A name that I occasionally do a search for is that of William Eaton Rusher. John Hughes Van Cooten was Mr Rusher’s “amanuensis” for about four years from about 1870 (when John would have been about 15) to 1874 (when John was about 18 and migrated to Australia). The collection of Van Cooten family letters contains a reference from Mr Rusher dated September 1874 – presumably carried by John on his voyage. There is also a reference dated 1876 – presumably posted. Another curious item is correspondence from Mr Rusher where each letter has been formed by a matrix of pin pricks forming the shape of capital letters. This form of writing was a competitor for braille, and a description of it can be found in section 6 of chapter 3 of Pamela Lorimer’s “A critical evaluation of the historical development of the tactile modes of reading and and analysis and evaluation of researches carried out in endeavours to make the braille code easier to read and to write”. The existence of this letter implies that Mr Rusher had a sight impairment.

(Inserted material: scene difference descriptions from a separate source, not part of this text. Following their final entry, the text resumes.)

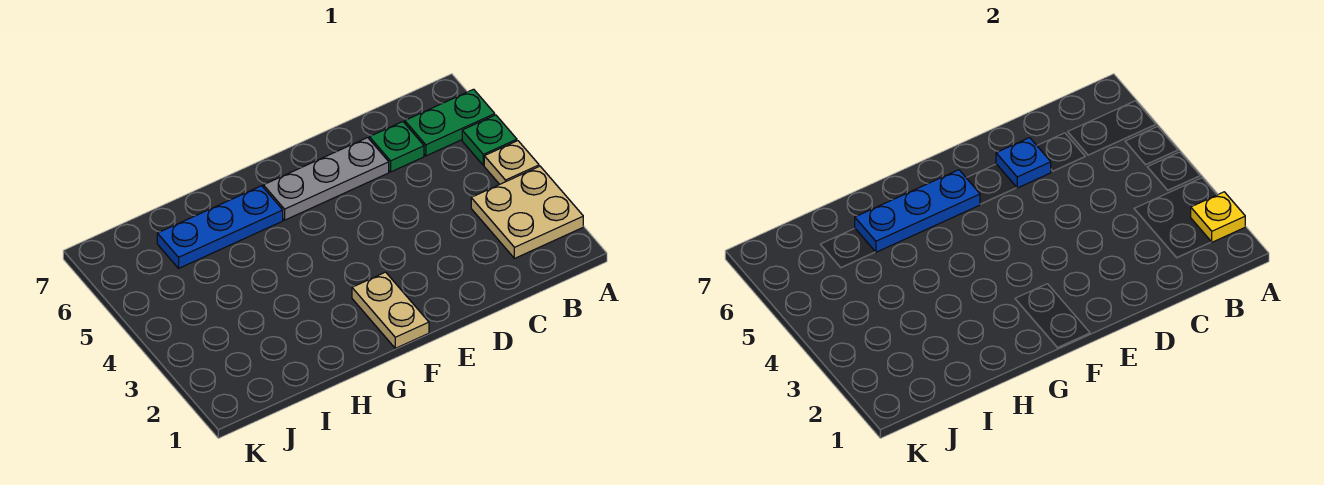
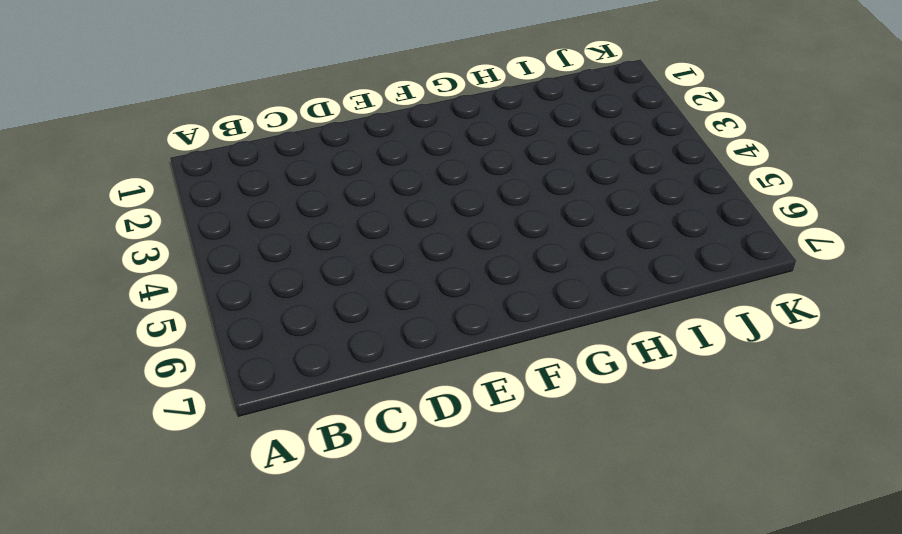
none -> tan plate A2:B3 level 1
none -> tan plate A4 level 1

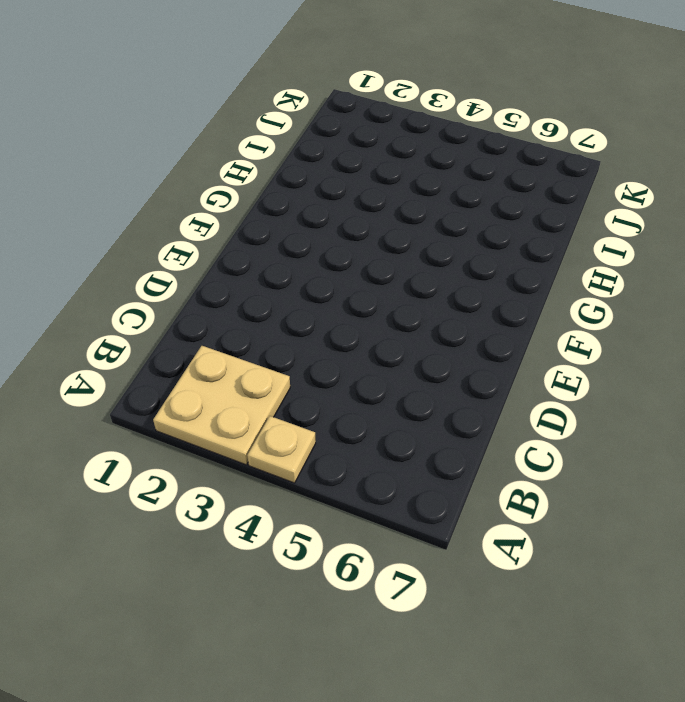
none -> green plate A5 level 1
none -> green plate A6:B6 level 1

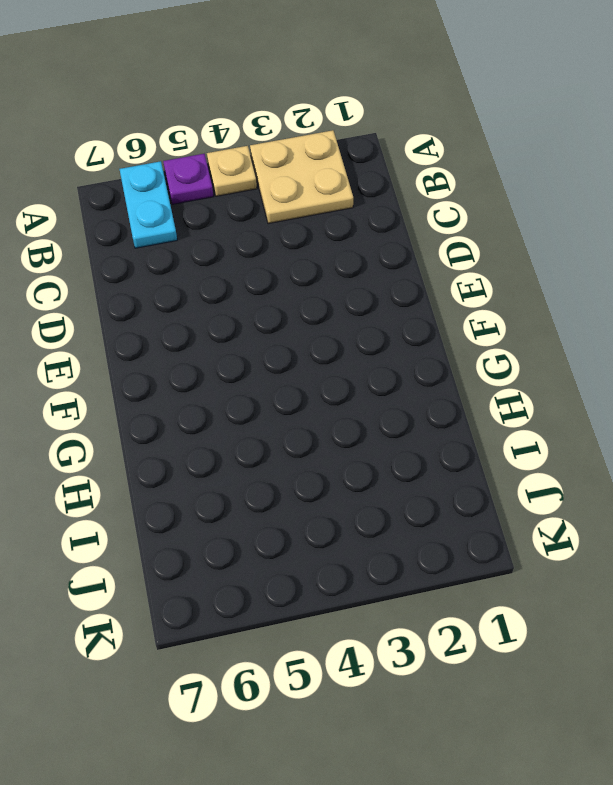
purple plate A5 level 1 -> green plate A5 level 1
cyan plate A6:B6 level 1 -> green plate A6:B6 level 1
none -> green plate C6 level 1
none -> grey plate D6:F6 level 1

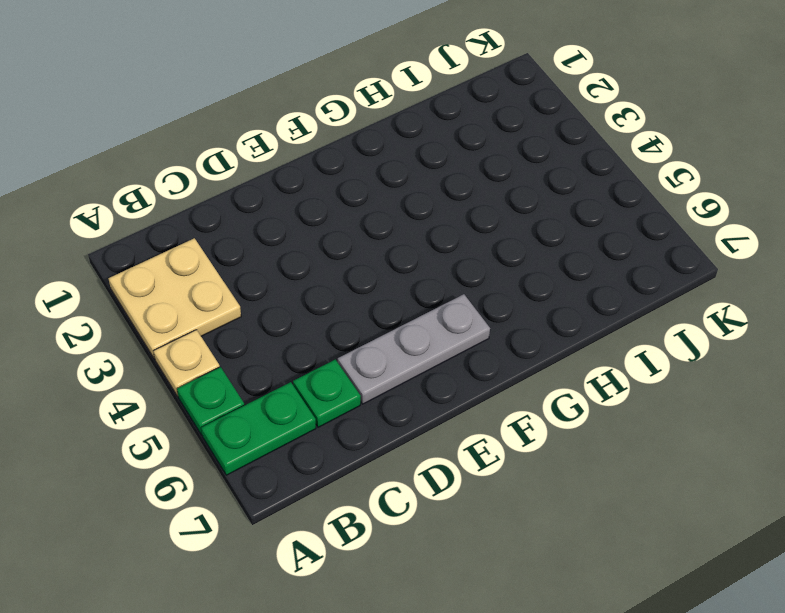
none -> tan plate F1:F2 level 1
none -> blue plate G6:I6 level 1

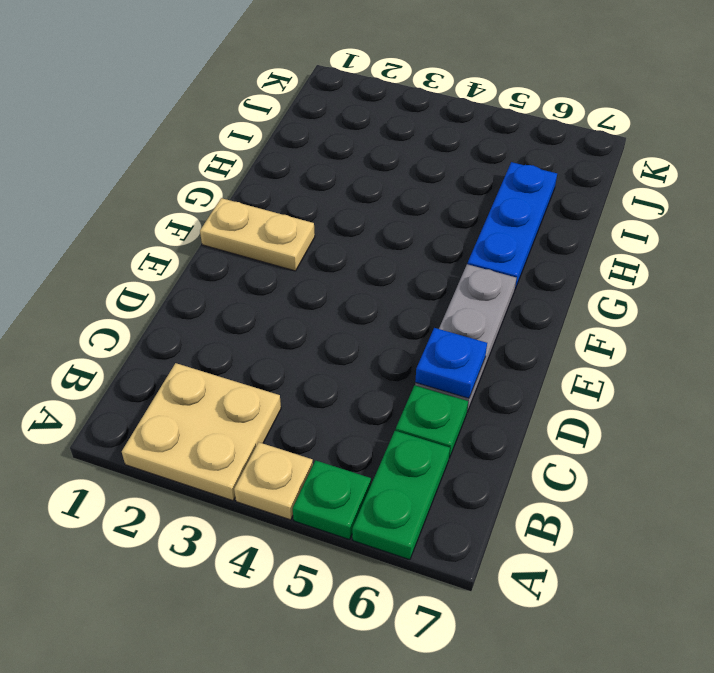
none -> yellow plate A2 level 2
none -> blue plate F6:H6 level 2

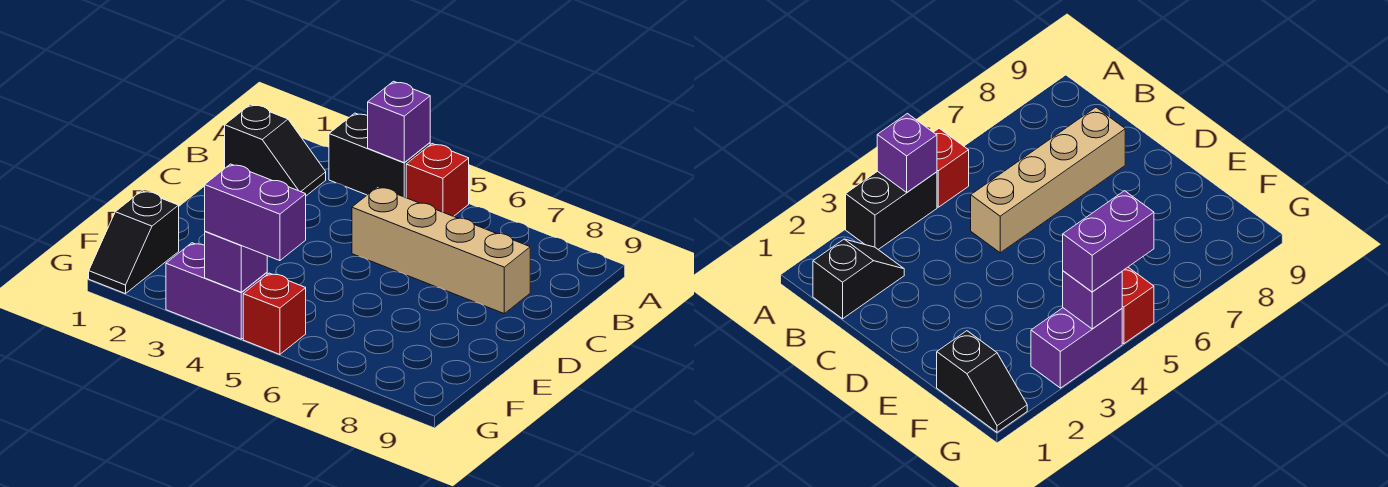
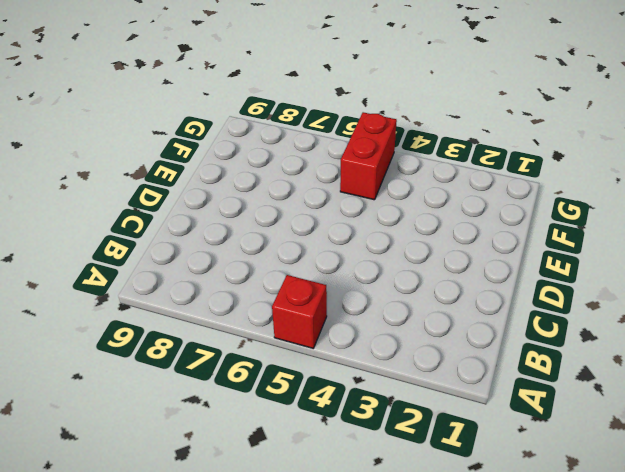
red brick F5:G5 level 1 -> red brick G5 level 1
none -> black brick A3:A4 level 1
none -> black slope B1:B2 level 1 top 1

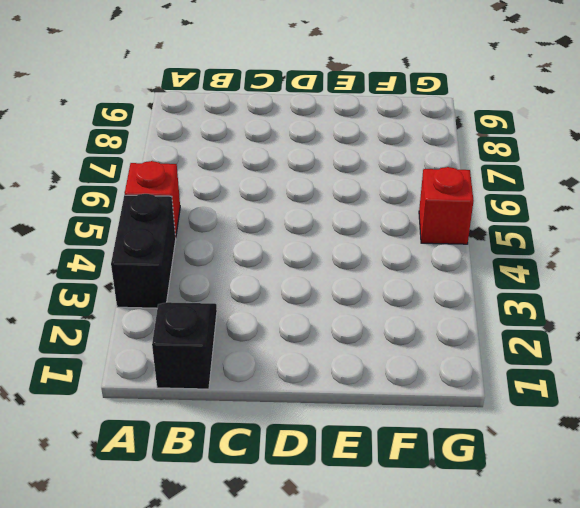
none -> tan brick C5:C8 level 1
none -> black slope F1:G1 level 1 top F

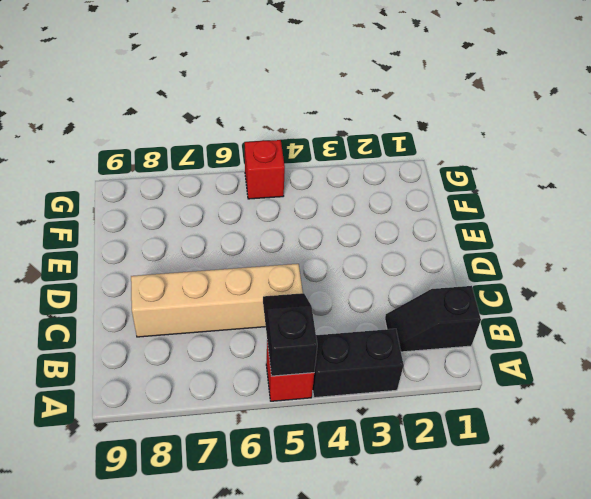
black slope A5:B5 level 2 top A -> black slope F1:G1 level 1 top F
none -> purple brick G3:G4 level 1
none -> purple brick A4 level 2

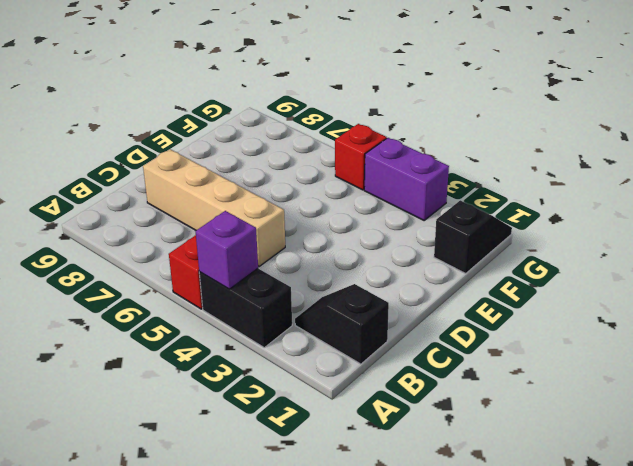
none -> purple brick G4 level 2
none -> purple brick G4:G5 level 3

I have always wondered what the connection was between the Mr Rusher and the Van Cooten family.
I have recently discovered that Mr Rusher spent time on Guernsey. He was a student at Elizabeth College. His alumnus entry reads:
Trinity Term, 1835. 526. William Eaton Rusher, born Oxford, Jan 13th 1820, son of Dr. William Rusher (Oxford). Left 1837 Magdalen Hall, Oxford, B.A. (3rd class Classics) 1842, M.A. 1852. Afflicted with blindness and unable to follow any profession.
This makes William Rusher a contemporary of John Lucius Van Cooten. John Lucius’ eldest son John Rodolphus Van Cooten became a teacher at Elizabeth College from about 1878.